Exercise details: Please set down each of the lines below once more, exactly, omitting all pictures.

Recorded data:
++++++++

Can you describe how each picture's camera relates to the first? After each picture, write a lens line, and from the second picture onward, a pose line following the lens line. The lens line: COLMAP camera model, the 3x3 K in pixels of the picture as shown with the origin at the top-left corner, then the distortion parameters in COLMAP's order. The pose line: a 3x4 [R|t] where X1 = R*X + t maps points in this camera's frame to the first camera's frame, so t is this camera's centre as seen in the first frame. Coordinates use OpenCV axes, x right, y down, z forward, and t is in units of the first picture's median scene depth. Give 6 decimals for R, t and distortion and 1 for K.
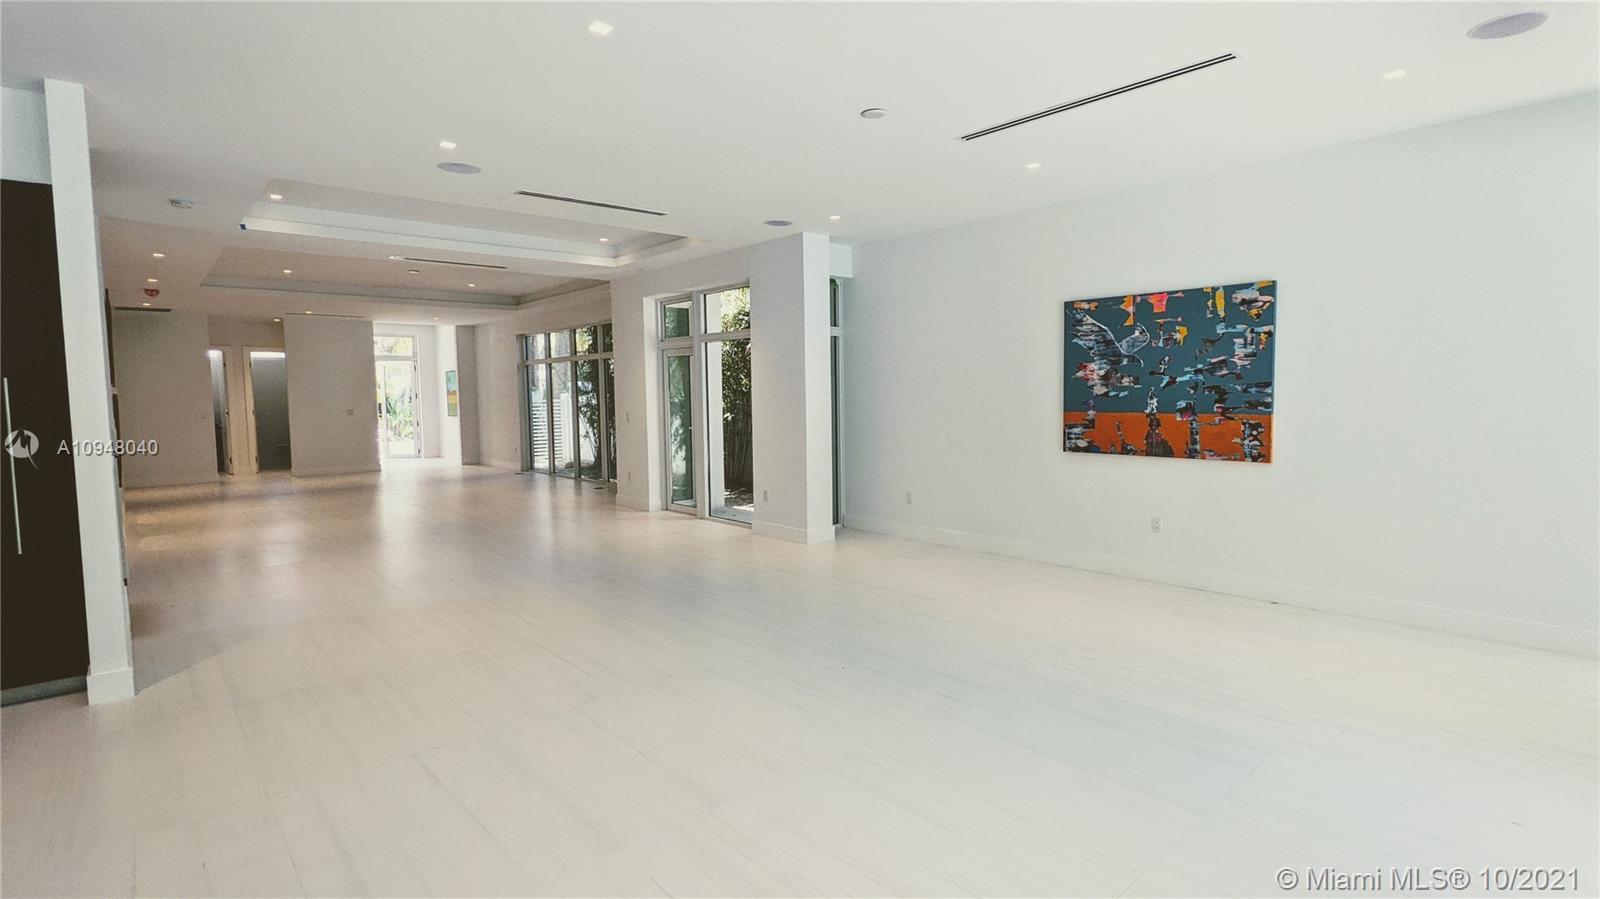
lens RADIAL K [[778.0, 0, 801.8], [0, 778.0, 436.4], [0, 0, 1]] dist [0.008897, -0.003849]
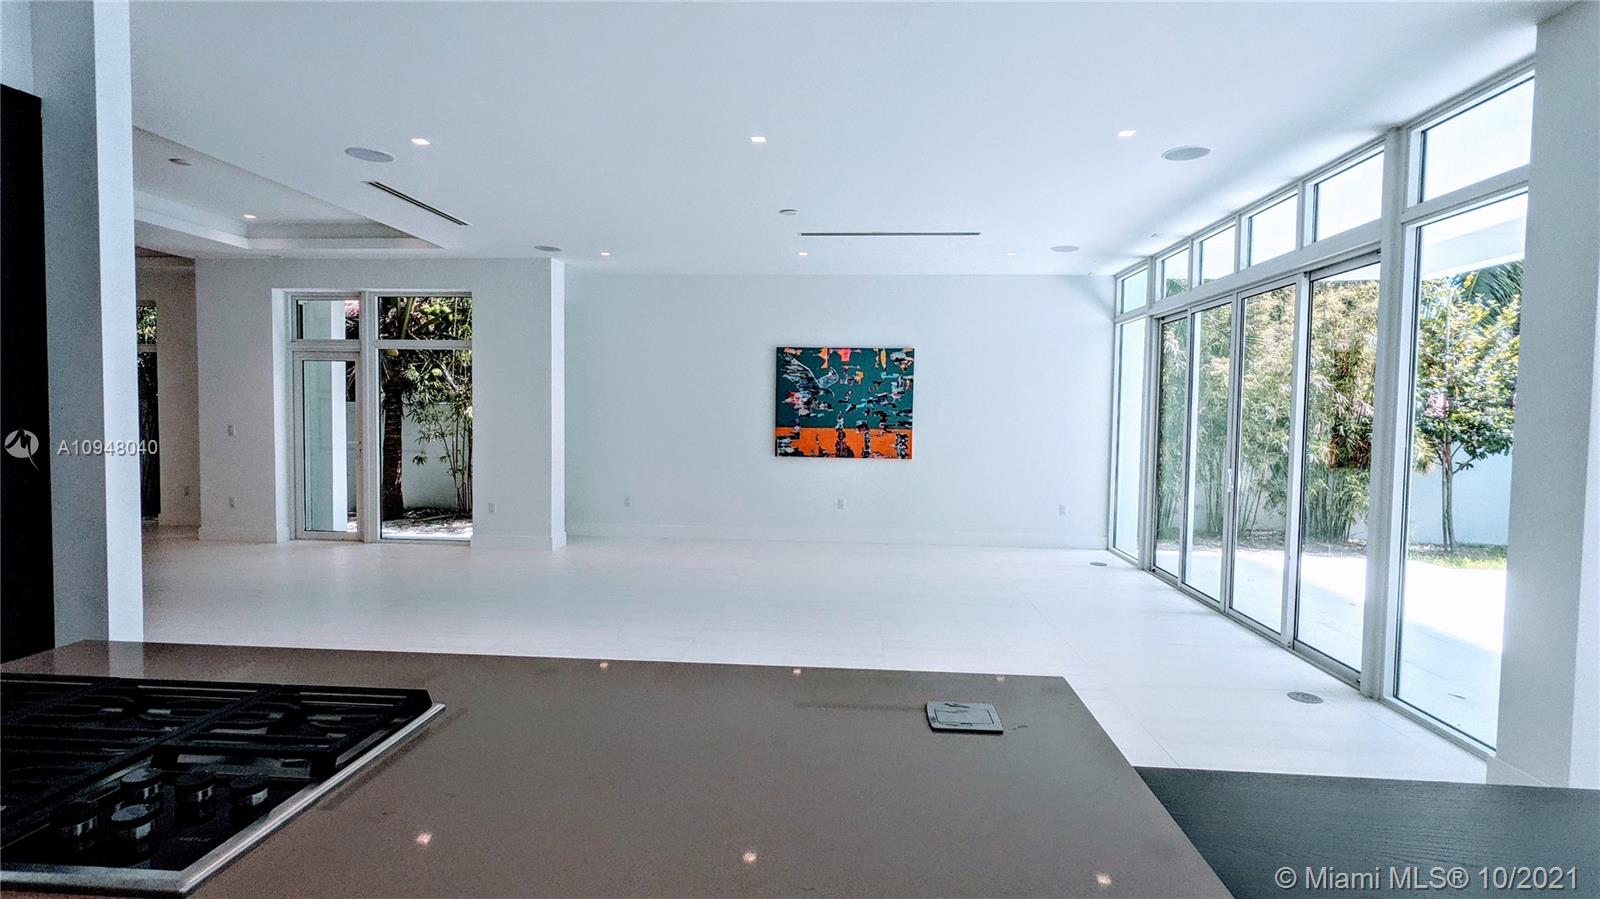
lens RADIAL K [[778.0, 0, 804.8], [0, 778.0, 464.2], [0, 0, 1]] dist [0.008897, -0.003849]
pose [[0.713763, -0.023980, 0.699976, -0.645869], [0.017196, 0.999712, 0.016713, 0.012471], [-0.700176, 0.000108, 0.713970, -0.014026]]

++++++++

Response:
Can you describe how each picture's camera relates to the first? After each picture, write a lens line, and from the second picture onward, a pose line following the lens line. The lens line: COLMAP camera model, the 3x3 K in pixels of the picture as shown with the origin at the top-left corner, then the distortion parameters in COLMAP's order. The pose line: a 3x4 [R|t] where X1 = R*X + t maps points in this camera's frame to the first camera's frame, so t is this camera's centre as seen in the first frame. Coordinates use OpenCV axes, x right, y down, z forward, and t is in units of the first picture's median scene depth. Give 6 decimals for R, t and distortion and 1 for K.
lens RADIAL K [[778.0, 0, 801.8], [0, 778.0, 436.4], [0, 0, 1]] dist [0.008897, -0.003849]
lens RADIAL K [[778.0, 0, 804.8], [0, 778.0, 464.2], [0, 0, 1]] dist [0.008897, -0.003849]
pose [[0.713763, -0.023980, 0.699976, -0.645869], [0.017196, 0.999712, 0.016713, 0.012471], [-0.700176, 0.000108, 0.713970, -0.014026]]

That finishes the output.